[[ Dataset content open ]]

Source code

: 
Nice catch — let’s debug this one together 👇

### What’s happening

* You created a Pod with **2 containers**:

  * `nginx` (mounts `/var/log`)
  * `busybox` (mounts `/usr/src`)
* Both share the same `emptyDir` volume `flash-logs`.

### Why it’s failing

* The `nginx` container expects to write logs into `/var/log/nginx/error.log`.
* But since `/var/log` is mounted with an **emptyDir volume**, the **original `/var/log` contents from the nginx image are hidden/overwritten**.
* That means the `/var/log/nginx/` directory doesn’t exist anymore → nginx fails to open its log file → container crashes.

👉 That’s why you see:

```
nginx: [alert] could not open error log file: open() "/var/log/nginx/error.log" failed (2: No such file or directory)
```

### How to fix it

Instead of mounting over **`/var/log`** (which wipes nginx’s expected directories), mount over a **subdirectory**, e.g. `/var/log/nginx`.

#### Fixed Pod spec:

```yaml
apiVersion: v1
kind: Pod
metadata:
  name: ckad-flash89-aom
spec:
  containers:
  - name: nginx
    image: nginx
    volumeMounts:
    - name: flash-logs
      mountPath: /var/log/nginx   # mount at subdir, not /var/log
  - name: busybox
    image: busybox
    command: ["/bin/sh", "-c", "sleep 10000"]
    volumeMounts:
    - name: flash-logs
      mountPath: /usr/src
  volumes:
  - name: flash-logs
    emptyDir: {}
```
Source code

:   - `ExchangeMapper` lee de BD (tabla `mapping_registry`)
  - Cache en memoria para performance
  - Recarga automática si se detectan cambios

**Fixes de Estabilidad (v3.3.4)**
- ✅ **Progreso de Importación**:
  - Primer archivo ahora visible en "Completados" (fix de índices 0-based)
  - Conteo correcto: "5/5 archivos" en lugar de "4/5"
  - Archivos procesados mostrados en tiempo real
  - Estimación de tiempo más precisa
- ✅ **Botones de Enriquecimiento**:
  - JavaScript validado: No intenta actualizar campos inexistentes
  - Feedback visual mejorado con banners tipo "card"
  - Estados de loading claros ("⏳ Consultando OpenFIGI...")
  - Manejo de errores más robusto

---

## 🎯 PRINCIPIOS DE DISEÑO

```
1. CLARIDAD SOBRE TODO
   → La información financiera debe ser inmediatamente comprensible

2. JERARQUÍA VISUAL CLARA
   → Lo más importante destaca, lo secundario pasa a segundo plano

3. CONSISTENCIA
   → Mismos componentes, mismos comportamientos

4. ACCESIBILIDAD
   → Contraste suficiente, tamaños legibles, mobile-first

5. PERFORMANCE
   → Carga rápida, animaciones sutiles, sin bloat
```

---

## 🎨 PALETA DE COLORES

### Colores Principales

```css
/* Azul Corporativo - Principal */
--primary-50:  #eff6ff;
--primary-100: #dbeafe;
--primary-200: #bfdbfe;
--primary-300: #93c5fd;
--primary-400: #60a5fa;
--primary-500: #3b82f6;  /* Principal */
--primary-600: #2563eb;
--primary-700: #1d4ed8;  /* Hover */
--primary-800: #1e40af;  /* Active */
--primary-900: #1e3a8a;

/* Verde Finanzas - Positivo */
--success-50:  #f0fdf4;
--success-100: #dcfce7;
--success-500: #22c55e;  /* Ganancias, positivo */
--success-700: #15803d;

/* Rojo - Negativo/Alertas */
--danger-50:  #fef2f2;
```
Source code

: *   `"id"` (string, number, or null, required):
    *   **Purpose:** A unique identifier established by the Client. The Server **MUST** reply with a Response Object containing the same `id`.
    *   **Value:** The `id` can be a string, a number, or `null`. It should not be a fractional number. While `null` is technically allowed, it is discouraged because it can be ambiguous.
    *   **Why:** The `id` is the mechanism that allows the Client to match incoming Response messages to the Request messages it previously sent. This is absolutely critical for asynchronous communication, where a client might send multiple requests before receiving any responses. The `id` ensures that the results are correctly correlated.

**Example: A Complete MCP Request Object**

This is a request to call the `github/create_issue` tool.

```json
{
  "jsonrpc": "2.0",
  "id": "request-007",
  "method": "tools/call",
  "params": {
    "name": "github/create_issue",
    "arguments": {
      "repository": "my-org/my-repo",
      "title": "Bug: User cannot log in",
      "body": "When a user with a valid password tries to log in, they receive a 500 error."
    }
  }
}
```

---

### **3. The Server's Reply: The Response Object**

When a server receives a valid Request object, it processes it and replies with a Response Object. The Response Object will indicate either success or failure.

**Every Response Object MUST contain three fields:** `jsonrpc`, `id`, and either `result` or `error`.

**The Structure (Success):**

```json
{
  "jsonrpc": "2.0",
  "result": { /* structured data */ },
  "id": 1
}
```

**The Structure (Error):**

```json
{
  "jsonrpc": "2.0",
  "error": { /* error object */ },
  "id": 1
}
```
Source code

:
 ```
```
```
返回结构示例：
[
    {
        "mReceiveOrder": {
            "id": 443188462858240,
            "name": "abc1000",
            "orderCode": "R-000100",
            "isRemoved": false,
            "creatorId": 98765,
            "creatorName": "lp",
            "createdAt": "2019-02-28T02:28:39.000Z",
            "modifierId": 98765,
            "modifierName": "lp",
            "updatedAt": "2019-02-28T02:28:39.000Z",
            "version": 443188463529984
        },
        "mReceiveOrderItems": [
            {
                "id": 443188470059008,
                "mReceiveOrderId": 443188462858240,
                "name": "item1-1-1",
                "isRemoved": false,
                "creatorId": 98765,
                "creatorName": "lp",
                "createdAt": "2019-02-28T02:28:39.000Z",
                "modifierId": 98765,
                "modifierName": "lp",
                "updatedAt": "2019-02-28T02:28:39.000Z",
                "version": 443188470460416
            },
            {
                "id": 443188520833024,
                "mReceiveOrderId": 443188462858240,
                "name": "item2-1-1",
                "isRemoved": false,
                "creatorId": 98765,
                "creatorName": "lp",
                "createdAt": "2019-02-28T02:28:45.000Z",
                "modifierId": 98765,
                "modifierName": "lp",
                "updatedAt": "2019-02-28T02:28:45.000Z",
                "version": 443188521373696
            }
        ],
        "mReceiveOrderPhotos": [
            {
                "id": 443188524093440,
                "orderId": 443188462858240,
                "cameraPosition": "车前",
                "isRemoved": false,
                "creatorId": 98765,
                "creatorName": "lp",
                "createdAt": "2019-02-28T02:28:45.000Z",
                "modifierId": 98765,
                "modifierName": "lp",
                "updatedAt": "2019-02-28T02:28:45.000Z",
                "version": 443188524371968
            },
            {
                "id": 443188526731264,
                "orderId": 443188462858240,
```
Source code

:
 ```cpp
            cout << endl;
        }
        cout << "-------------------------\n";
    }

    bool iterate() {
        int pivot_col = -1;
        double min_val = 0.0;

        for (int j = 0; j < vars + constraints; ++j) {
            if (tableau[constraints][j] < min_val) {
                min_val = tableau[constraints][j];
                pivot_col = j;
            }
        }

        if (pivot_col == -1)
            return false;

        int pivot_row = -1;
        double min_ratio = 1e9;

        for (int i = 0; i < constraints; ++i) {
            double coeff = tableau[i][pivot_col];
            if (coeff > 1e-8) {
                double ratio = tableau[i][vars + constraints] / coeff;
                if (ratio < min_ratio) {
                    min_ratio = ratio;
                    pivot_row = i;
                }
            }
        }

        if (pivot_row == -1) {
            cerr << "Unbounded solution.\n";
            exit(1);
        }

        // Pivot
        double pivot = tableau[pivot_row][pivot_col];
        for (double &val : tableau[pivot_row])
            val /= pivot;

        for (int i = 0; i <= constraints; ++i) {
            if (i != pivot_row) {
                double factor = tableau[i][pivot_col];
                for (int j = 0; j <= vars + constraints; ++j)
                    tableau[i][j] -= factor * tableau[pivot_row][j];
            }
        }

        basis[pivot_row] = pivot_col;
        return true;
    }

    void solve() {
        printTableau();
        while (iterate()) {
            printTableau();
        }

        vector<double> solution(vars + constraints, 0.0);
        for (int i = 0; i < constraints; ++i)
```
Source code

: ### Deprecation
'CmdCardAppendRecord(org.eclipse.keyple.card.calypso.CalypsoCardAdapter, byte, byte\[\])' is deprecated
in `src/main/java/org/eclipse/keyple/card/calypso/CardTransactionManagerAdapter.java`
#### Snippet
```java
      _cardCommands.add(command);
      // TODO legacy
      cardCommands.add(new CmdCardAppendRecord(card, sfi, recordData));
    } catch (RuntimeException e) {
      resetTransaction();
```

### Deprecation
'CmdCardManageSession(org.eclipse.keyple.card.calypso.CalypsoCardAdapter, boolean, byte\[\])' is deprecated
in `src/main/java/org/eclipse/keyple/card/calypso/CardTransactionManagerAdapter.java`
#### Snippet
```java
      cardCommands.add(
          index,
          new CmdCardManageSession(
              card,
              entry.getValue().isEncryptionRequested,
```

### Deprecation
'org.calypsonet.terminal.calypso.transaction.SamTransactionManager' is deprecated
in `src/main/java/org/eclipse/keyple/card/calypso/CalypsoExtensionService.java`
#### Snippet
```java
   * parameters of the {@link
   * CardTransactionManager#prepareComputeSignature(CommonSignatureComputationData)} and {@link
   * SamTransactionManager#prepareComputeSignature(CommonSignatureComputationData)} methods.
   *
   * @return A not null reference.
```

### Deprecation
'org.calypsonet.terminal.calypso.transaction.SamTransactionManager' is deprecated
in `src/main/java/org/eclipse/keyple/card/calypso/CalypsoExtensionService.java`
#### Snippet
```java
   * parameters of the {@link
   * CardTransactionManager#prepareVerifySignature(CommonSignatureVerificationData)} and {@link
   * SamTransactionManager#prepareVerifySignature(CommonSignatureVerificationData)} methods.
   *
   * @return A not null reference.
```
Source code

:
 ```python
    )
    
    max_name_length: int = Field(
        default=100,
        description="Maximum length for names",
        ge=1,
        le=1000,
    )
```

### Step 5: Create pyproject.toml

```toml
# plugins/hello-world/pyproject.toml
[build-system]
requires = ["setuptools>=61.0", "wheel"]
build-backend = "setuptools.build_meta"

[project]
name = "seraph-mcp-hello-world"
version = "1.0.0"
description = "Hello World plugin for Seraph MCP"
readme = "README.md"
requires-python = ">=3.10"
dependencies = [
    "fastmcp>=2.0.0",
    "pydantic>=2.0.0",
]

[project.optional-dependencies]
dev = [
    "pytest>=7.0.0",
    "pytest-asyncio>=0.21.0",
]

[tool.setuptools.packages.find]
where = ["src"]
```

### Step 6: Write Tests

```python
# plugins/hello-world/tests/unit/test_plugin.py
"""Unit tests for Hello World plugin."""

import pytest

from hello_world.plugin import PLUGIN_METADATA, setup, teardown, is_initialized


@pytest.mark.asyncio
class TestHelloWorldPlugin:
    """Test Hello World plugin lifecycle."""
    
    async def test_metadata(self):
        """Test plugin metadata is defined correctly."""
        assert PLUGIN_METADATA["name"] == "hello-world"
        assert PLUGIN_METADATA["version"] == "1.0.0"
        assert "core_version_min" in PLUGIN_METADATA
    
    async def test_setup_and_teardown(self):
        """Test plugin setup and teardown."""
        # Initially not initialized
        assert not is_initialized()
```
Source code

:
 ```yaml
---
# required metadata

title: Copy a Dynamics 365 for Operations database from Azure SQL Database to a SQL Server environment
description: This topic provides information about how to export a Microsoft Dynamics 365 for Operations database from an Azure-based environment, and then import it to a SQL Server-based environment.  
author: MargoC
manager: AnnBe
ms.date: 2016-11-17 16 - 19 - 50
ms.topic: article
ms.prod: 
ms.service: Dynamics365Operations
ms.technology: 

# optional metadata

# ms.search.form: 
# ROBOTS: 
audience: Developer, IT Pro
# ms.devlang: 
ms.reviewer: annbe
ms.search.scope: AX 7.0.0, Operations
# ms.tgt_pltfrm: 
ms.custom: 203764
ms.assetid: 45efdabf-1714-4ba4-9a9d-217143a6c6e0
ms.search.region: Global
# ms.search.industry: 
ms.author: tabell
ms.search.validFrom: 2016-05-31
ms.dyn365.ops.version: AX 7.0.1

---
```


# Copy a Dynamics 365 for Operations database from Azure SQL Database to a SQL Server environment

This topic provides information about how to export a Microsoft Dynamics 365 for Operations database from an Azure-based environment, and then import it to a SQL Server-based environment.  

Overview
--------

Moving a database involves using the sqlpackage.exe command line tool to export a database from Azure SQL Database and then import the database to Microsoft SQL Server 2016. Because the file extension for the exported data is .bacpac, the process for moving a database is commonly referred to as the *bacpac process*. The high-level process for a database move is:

[[ Dataset content closed ]]

All lines above containing the string "dependencies" are to be collected.

### Solved exercise
dependencies = [
[project.optional-dependencies]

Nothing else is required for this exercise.